The MLCommons Association, a nonprofit consortium that aims to improve machine learning for the public good, today announced the release of two key new datasets that it says can be leverage by organizations to develop superior artificial intelligence models.
The consortium said the People’s Speech Dataset is one of the world’s most comprehensive collections of English language speeches that’s licensed for academic and commercial use. Meanwhile, the Multilingual Spoken Words Corpus is said to be one of the largest audio speech datasets in the world, with keywords spoken in 50 languages.
What MLCommons is trying to do is level the playing field in AI development. It notes that smaller organizations have a distinct disadvantage when trying to develop models for speech recognition, because the most comprehensive datasets available have always had high licensing costs. Added to that, tech giants such as Google LLC and Apple Inc. can gather large amounts of free training data through devices such as smartphones.

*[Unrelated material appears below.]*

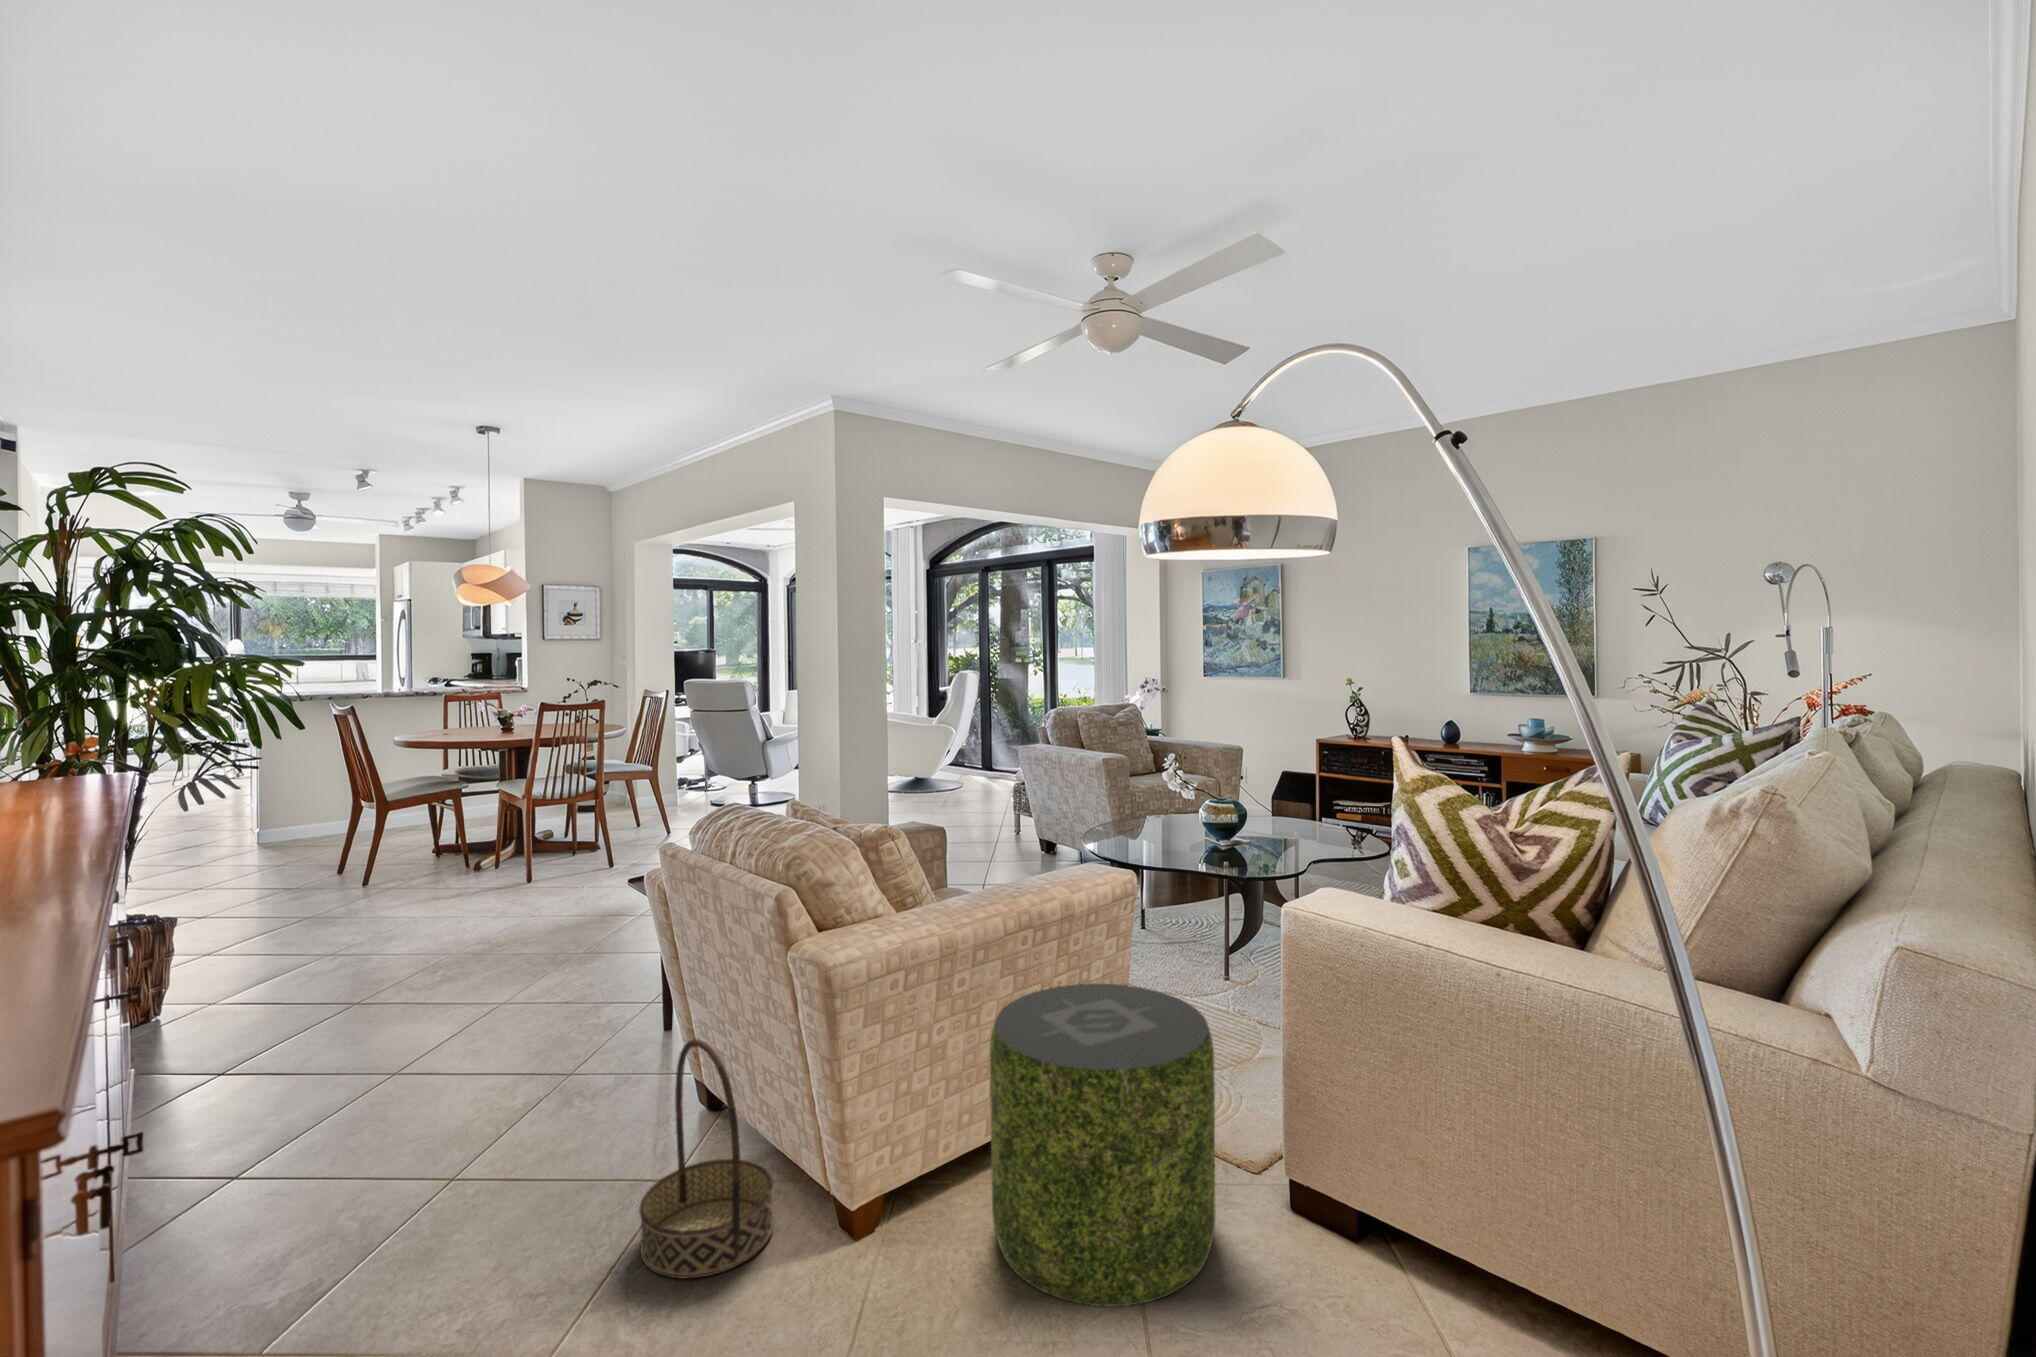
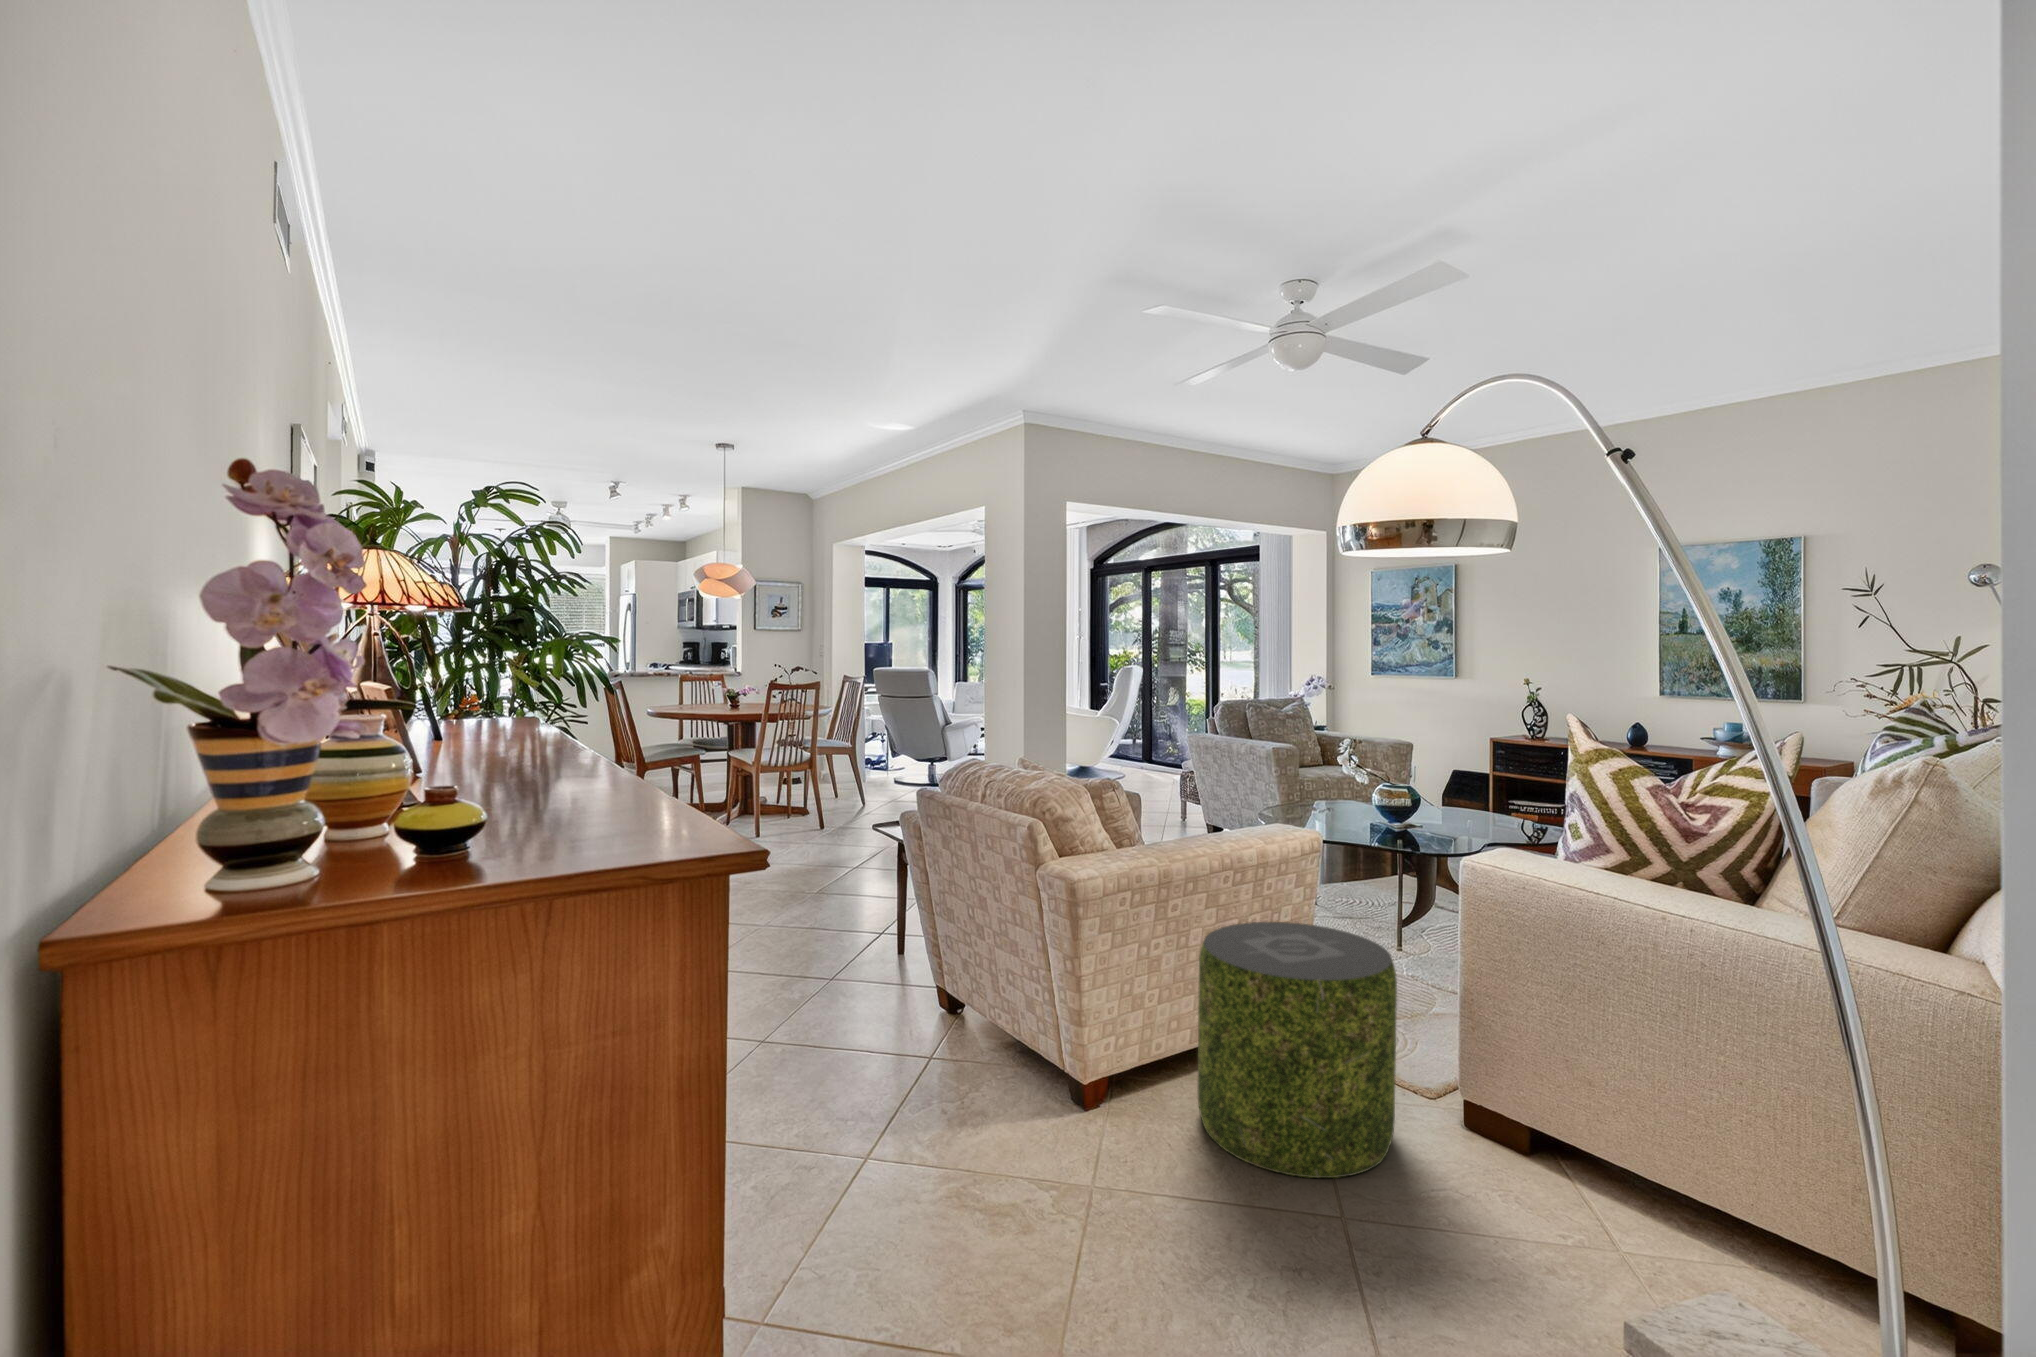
basket: present [639,1039,774,1279] -> none [915,940,1017,1123]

MLCommons points out that when researchers from the Mozilla Foundation began developing its DeepSpeech English language speech recognition tool, it was forced to reach out to TV and radio stations to acquire enough public speech data to train it.
The People’s Speech Dataset is meant to remedy that problem. It provides more than 30,000 hours of supervised conversational audio released under a Creative Commons licenses, meaning it can be used to create voice recognition models that power voice assistants and transcription software.
As for the MSWC dataset, it has more than 340,000 keywords with upwards of 23.4 million examples spanning languages spoken by more than 5 billion people. MLCommons said it can be used to train machine learning models for applications such as call centers and smart devices.
Constellation Research Inc. analyst Holger Mueller said MLCommons’ datasets will be welcomed by a developer community that struggles to obtain the high-quality training data it needs to build effective AI models in speech recognition. Speech data, he said, is very hard to capture due to matters around privacy and consent.
“A standardized dataset also opens things up for performance benchmarks as well, so we will see what these two datasets can do to improve the quality of AI models,” Mueller said. “Nothing improves AI quality more than competitions based on standardized datasets.”
Both of the datasets come with permissive licensing terms, including commercial fair use, which is not allowed with many other speech training libraries.
Keith Achorn, a machine learning engineer at Intel Corp. who helped oversee the curation of the datasets, said the hope is that it will help more developers to build speech recognition systems without budgetary constraints.